GIVEN PASSAGE ::
::::::::

World War II era US airbase

Hendricks Army Airfield was a World War II United States Army Air Forces base located 6.6 miles east-southeast of Sebring, Florida.

==History==
Hendricks Army Airfield is a former United States Army Air Forces base. It was used during World War II as a Heavy Bomber Training School for B-17 Flying Fortress and B-24 Liberator pilots. It was under the jurisdiction of the 76th Flying Training Wing (Specialized 4-Engine), Smyrna Army Airfield, Tennessee.

The base was named Hendricks Field in honor of First Lieutenant Laird Woodruff Hendricks, Jr. A native Floridian, Hendricks was born in Ocala, Florida, grew up in Jacksonville, Florida and graduated from the United States Military Academy at West Point, New York in 1939. Commissioned into the Army Air Corps, Hendricks completed flight training and received his aeronautical rating as an Army pilot. Lieutenant Hendricks was killed in a B-17C (RAF Fortress I) crash near RAF Polebrook, England on 28 July 1941, just three days after he arrived there to train Royal Air Force pilots.

::::::::

TO DO ::
**1)** List every city or town in Florida that the passage on Hendricks Army Airfield names.
**2)** Set down the section of the passage on Hendricks Army Airfield that begins with the words "Hendricks Army Airfield was" and ends with "Army Airfield, Tennessee.".
**3)** Answer these questions using the passage on Hendricks Army Airfield.
(a) How far from Sebring, and in which direction, was the airfield located?
(b) In what year did Hendricks graduate from the United States Military Academy?
(c) How many days after arriving near RAF Polebrook was Hendricks killed?
The entries after this point are separate material and have no connection to the passage on Hendricks Army Airfield.

::::::::

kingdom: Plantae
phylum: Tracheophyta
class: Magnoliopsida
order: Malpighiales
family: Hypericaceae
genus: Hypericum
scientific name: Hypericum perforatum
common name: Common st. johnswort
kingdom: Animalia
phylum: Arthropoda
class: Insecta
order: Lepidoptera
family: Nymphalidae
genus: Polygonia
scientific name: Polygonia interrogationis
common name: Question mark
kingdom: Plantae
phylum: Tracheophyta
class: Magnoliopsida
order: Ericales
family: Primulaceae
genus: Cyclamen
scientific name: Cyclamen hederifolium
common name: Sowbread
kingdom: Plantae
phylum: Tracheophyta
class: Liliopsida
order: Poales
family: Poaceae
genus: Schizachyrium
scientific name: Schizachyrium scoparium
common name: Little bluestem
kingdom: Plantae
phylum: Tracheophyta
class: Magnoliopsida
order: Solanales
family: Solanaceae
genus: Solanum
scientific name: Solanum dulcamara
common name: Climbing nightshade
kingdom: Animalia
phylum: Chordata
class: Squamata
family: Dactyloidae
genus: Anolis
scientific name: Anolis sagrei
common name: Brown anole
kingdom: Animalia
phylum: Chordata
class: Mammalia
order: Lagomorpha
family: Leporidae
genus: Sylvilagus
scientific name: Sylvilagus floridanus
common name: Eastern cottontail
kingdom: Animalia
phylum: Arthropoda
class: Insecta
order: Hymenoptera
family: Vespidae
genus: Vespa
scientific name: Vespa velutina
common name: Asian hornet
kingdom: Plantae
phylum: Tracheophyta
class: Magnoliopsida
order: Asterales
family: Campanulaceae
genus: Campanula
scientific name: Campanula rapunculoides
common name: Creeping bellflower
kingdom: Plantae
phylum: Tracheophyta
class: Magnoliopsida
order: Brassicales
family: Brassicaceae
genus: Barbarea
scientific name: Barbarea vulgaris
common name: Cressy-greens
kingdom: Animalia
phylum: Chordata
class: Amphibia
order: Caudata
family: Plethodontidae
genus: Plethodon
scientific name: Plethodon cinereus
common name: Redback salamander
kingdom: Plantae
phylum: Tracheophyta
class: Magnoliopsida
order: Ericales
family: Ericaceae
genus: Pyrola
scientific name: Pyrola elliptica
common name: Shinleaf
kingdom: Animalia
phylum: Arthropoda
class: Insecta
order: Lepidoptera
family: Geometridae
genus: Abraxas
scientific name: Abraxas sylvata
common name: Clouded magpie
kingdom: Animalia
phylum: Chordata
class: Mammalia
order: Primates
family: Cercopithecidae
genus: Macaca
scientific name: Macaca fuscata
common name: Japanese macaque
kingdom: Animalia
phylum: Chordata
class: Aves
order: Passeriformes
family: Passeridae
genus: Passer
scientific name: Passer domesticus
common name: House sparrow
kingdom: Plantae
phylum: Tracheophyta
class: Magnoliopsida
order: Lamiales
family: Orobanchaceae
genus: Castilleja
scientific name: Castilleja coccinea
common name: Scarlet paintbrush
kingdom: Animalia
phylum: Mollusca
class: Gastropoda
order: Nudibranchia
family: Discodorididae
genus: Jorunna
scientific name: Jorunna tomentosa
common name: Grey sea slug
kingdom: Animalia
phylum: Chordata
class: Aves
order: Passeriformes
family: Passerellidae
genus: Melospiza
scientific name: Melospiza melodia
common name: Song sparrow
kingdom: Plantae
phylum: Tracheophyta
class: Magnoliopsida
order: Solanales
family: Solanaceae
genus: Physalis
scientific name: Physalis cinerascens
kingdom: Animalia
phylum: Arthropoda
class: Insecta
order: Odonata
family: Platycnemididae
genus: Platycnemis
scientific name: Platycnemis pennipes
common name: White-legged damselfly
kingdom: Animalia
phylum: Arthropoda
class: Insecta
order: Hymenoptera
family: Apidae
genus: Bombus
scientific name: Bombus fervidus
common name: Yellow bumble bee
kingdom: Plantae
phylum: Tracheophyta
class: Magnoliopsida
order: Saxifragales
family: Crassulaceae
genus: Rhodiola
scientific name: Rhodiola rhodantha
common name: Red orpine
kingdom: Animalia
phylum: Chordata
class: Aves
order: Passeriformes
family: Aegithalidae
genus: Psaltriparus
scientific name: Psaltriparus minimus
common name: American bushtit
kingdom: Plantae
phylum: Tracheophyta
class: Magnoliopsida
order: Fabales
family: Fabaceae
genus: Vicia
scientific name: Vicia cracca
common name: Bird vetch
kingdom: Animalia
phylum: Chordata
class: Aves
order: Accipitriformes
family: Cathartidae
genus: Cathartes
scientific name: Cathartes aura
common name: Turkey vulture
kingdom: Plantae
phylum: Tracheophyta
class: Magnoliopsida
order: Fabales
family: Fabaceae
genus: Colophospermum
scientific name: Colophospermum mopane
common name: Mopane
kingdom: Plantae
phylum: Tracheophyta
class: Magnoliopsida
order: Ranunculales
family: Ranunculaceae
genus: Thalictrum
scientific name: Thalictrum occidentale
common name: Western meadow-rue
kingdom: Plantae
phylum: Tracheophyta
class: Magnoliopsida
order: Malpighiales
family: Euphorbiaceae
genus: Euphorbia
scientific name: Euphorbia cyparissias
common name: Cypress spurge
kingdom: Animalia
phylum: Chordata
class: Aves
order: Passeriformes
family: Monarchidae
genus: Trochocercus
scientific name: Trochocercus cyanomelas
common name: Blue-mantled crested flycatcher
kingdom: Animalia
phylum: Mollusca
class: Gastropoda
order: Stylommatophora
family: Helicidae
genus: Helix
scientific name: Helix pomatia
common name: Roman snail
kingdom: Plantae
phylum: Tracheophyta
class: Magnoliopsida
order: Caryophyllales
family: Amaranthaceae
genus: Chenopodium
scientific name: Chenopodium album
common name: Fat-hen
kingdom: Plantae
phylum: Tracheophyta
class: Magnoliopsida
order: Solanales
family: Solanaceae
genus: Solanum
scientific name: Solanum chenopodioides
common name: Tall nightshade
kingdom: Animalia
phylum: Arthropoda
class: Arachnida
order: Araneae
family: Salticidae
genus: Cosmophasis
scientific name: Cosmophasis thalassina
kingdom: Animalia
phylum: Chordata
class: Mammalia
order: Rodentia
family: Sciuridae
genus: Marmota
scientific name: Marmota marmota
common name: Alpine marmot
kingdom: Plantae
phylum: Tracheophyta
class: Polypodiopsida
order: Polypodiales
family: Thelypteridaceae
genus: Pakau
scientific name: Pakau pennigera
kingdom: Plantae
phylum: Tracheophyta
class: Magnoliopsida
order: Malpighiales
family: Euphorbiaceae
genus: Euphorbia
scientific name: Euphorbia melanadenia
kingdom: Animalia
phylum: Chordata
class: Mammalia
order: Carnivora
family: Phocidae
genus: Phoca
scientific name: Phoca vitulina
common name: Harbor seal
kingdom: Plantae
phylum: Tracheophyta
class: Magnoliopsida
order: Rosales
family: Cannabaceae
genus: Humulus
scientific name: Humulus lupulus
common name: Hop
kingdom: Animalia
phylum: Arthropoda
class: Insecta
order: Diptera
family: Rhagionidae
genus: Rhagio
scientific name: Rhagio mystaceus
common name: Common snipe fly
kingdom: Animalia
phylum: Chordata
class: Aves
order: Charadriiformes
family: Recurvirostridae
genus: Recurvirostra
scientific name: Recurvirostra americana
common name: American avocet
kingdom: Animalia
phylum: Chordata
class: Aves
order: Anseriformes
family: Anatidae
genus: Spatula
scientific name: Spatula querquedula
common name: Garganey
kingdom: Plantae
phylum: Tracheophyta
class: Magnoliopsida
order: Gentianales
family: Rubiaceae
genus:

::::::::

ANSWERS FOR THIS EXERCISE ::
**1)**
Sebring
Ocala
Jacksonville

**2)**
Hendricks Army Airfield was a World War II United States Army Air Forces base located 6.6 miles east-southeast of Sebring, Florida.

==History==
Hendricks Army Airfield is a former United States Army Air Forces base. It was used during World War II as a Heavy Bomber Training School for B-17 Flying Fortress and B-24 Liberator pilots. It was under the jurisdiction of the 76th Flying Training Wing (Specialized 4-Engine), Smyrna Army Airfield, Tennessee.

**3)**
(a) 6.6 miles east-southeast
(b) 1939
(c) Three days